I made the mistake of taking some cocaine that Howard passed around. Aside from the fact that I don't like cocaine and I don't like people on cocaine and I don't like myself on cocaine and generally hate drugs, it proved to be a bad idea because it amplified my nervousness to the extent that I literally could not speak. My brother Adrian tried to make conversation and I had to run away, Lisa introduced her father, who was on holiday in London, but I couldn't reply to him.

After playing half a dozen shows I had no pre-performance nerves whatsoever, providing that I stayed away from Howard whose stage anxiety was so overwhelming it was contagious. It took me a while to realise this but, before I did, we'd always go to a pub together after the sound check. I'd enter feeling clear headed and leave, destined for the stage, a nervous wreck.

So, by the time we went to the newly opened Milo's studio on Hoxton Square (Howard knew someone who worked there perhaps) we had a name, Miss Mend, had rehearsed and had played a few shows. We hadn’t realised that we ought to have booked an engineer, it was a Saturday and for a while it looked as though we wouldn’t be able to get hold of anyone at the last minute. When we finally did get going it went smoothly. Listening to the record it seems like the studio must have had a great set up. At the time I really wasn't interested in the process of recording and just wanted to finish up and get to the pub but I’d love to know now what desk they used, what equalisers and compressors, which reverb unit.

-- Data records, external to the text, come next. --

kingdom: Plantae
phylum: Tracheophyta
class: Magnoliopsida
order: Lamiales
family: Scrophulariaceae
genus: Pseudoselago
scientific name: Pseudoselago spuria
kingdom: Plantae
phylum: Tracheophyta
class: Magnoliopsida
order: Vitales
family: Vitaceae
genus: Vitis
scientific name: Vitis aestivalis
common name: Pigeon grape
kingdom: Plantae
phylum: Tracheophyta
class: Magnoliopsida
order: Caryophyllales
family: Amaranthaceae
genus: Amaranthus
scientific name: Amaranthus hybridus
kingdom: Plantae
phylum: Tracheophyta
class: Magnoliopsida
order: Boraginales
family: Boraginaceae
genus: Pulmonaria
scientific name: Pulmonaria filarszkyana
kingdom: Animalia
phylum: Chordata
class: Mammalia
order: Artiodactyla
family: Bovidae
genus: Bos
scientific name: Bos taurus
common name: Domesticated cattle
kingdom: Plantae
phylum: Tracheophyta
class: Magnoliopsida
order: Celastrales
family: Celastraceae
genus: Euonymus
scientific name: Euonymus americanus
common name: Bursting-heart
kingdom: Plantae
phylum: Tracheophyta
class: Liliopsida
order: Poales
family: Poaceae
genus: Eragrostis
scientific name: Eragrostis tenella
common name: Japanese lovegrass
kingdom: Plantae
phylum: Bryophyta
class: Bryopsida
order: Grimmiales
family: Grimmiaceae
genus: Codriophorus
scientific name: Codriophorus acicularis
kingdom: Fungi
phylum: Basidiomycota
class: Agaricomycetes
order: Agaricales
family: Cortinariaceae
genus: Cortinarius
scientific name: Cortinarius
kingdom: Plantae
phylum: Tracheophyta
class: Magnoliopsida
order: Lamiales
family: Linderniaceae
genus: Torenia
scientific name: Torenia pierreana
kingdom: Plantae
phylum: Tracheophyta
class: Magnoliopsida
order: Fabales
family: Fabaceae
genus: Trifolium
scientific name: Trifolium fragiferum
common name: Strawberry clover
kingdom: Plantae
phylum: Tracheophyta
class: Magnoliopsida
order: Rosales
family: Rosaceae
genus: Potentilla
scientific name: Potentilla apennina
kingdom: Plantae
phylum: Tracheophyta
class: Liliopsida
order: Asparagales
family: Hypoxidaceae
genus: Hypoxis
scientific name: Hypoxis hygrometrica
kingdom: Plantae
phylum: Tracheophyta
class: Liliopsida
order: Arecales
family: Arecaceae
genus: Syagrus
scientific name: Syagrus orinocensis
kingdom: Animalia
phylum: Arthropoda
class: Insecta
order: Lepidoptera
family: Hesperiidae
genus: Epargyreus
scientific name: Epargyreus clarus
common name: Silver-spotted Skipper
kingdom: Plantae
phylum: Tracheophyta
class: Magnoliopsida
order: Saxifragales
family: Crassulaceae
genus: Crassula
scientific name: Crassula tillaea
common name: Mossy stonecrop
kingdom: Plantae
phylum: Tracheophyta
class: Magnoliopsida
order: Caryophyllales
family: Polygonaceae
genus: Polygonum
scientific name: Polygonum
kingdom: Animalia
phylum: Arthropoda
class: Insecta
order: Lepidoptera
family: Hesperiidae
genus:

Mixing the record was a pain. First of all we tried some people who had a studio set up below Proud Gallery (when it was located just off Villiers Street.) It was hot, cramped, humid and dusty in the cellar there, the environment was unbearable and the results were dreadful. In the end Clive Painter, who had recorded with the band Tram with whom we played many shows (we were label mates) mixed it at his home studio (where we would subsequently record our second single.)

Lisa sings the excellent A side, Living City Plan, and I one of the two songs on the B side. It really pains me that I sing with a slight inflection to some of the words like I’m pretending to be Stephen Pastel. Which, I am so sorry to say and it pains me on so many different levels to admit it, I probably was.

We were awarded 'Single Of The Week' by the New Musical Express but assumed this to be a fairly normal event for a new band, or I did at any rate, and so when the label Independiente summoned us for an interview at their Baron's Court office none of us put in any effort to impress them at all.

Myself and Lisa visited my parents house shortly after it was released and my parents' friend Cliff was also at the house as a guest for dinner. He'd played drums in jazz bands throughout his life. He asked to hear the record, I had given a copy to my mum and dad and so I put it on the turntable. It upset him, he didn't think that it qualified as a real song he said, he said that it was not music. He got quite agitated so I changed the subject.